▸ **Source document**
--

When features are shared.
In order to make use of TDbasedUFE for the drug repositioning, we previously
proposed(Taguchi 2017a) the integrated analysis of two gene expression profiles,
each of which is composed of gene expression of drug treated one and disease
one. At first, we try to prepare two omics profiles, expDrug and expDisease,
that represent gene expression profiles of cell lines treated by various drugs
and a cell line of diseases by
Cancer_cell_lines <- list(ACC.rnaseq, BLCA.rnaseq, BRCA.rnaseq, CESC.rnaseq)
Drug_and_Disease <- prepareexpDrugandDisease(Cancer_cell_lines)
expDrug <- Drug_and_Disease$expDrug
expDisease <- Drug_and_Disease$expDisease
rm(Cancer_cell_lines)
expDrug is taken from RTCGA package and those associated with Drugs based upon
(Ding, Zu, and Gu 2016). Those files are listed in drug_response.txt included in Clinical
drug responses at http://lifeome.net/supp/drug_response/.
expDisease is composed of files in BRCA.rnaseq, but not included in expDrug
(For more details, see source code of prepareexpDrugandDisease).

--

▸ **Provided material**
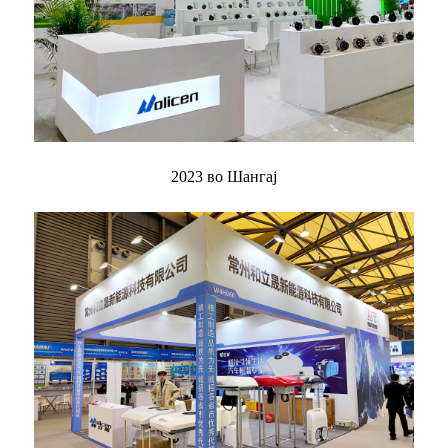
2023 во Шангај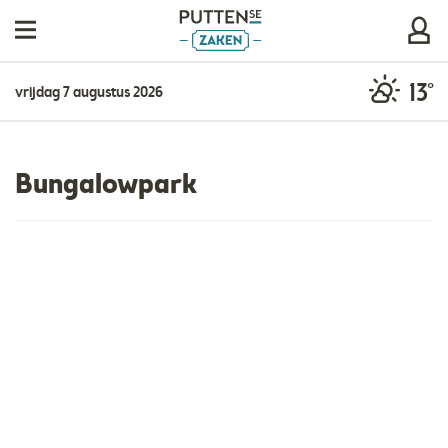
13°
vrijdag 7 augustus 2026
Bungalowpark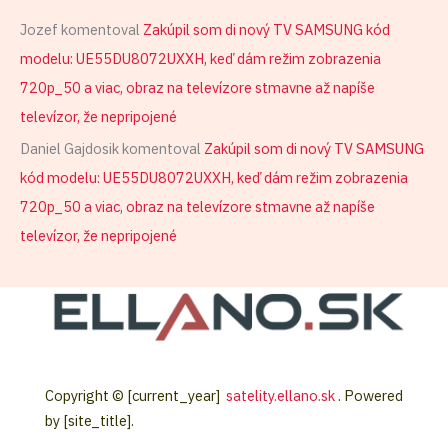
Jozef
komentoval
Zakúpil som di nový TV SAMSUNG kód
modelu: UE55DU8072UXXH, keď dám režim zobrazenia
720p_50 a viac, obraz na televízore stmavne až napíše
televízor, že nepripojené
Daniel Gajdosik
komentoval
Zakúpil som di nový TV SAMSUNG
kód modelu: UE55DU8072UXXH, keď dám režim zobrazenia
720p_50 a viac, obraz na televízore stmavne až napíše
televízor, že nepripojené
Copyright © [current_year]
satelity.ellano.sk
. Powered
by [site_title].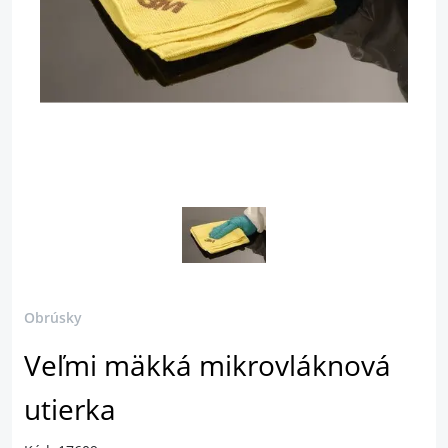
Obrúsky
Veľmi mäkká mikrovláknová
utierka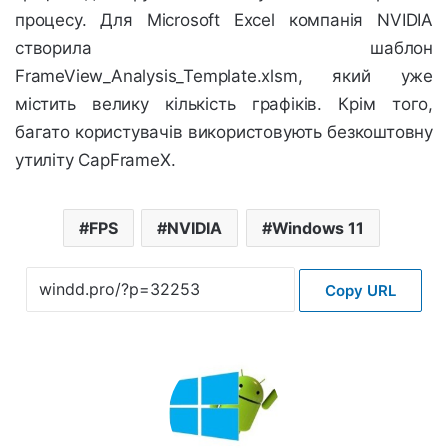
процесу. Для Microsoft Excel компанія NVIDIA
створила шаблон
FrameView_Analysis_Template.xlsm, який уже
містить велику кількість графіків. Крім того,
багато користувачів використовують безкоштовну
утиліту CapFrameX.
FPS
NVIDIA
Windows 11
Copy URL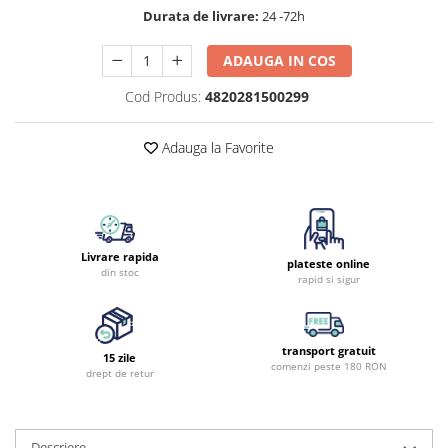
Durata de livrare:
24 -72h
ADAUGA IN COS
Cod Produs:
4820281500299
Adauga la Favorite
Livrare rapida
plateste online
din stoc
rapid si sigur
transport gratuit
15 zile
comenzi peste 180 RON
drept de retur
Descriere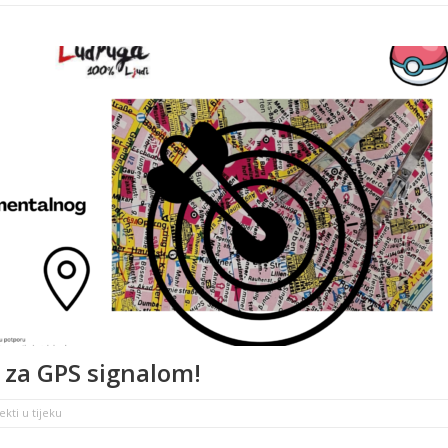
i za GPS signalom!
ekti u tijeku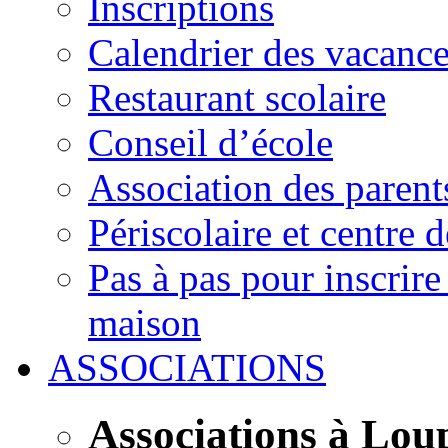
Inscriptions
Calendrier des vacanc
Restaurant scolaire
Conseil d’école
Association des parent
Périscolaire et centre d
Pas à pas pour inscrire
maison
ASSOCIATIONS
Associations à Lou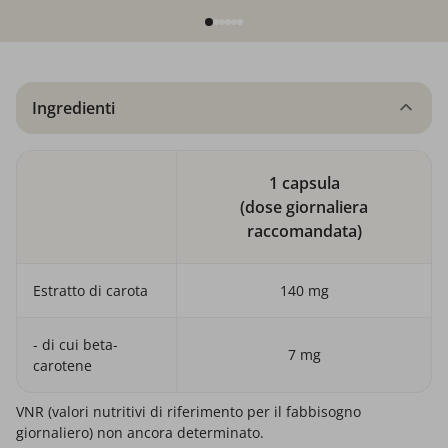
Ingredienti
1 capsula
(dose giornaliera
raccomandata)
Estratto di carota
140 mg
- di cui beta-
7 mg
carotene
VNR (valori nutritivi di riferimento per il fabbisogno
giornaliero) non ancora determinato.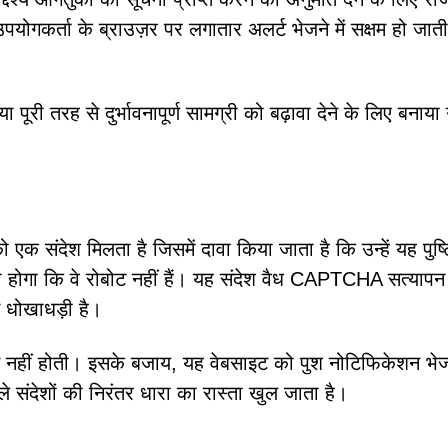
गकर्ता के ब्राउज़र पर लगातार अलर्ट भेजने में सक्षम हो जाती 
 या पूरी तरह से दुर्भावनापूर्ण सामग्री को बढ़ावा देने के लिए बनाया 
क संदेश मिलता है जिसमें दावा किया जाता है कि उन्हें यह पुष्
ना होगा कि वे रोबोट नहीं हैं। यह संदेश वैध CAPTCHA सत्यापन
 धोखाधड़ी है।
ष्टि नहीं होती। इसके बजाय, यह वेबसाइट को पुश नोटिफिकेशन भे
 संदेशों की निरंतर धारा का रास्ता खुल जाता है।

--

▸ **About this exercise**
Reproduce, word for word, the part of the drug repositioning text that opens with "Drug_and_Disease <- prepareexpDrugandDisease(Cancer_cell_lines)" and closes with "rm(Cancer_cell_lines)".

▸ **Finished task**
Drug_and_Disease <- prepareexpDrugandDisease(Cancer_cell_lines)
expDrug <- Drug_and_Disease$expDrug
expDisease <- Drug_and_Disease$expDisease
rm(Cancer_cell_lines)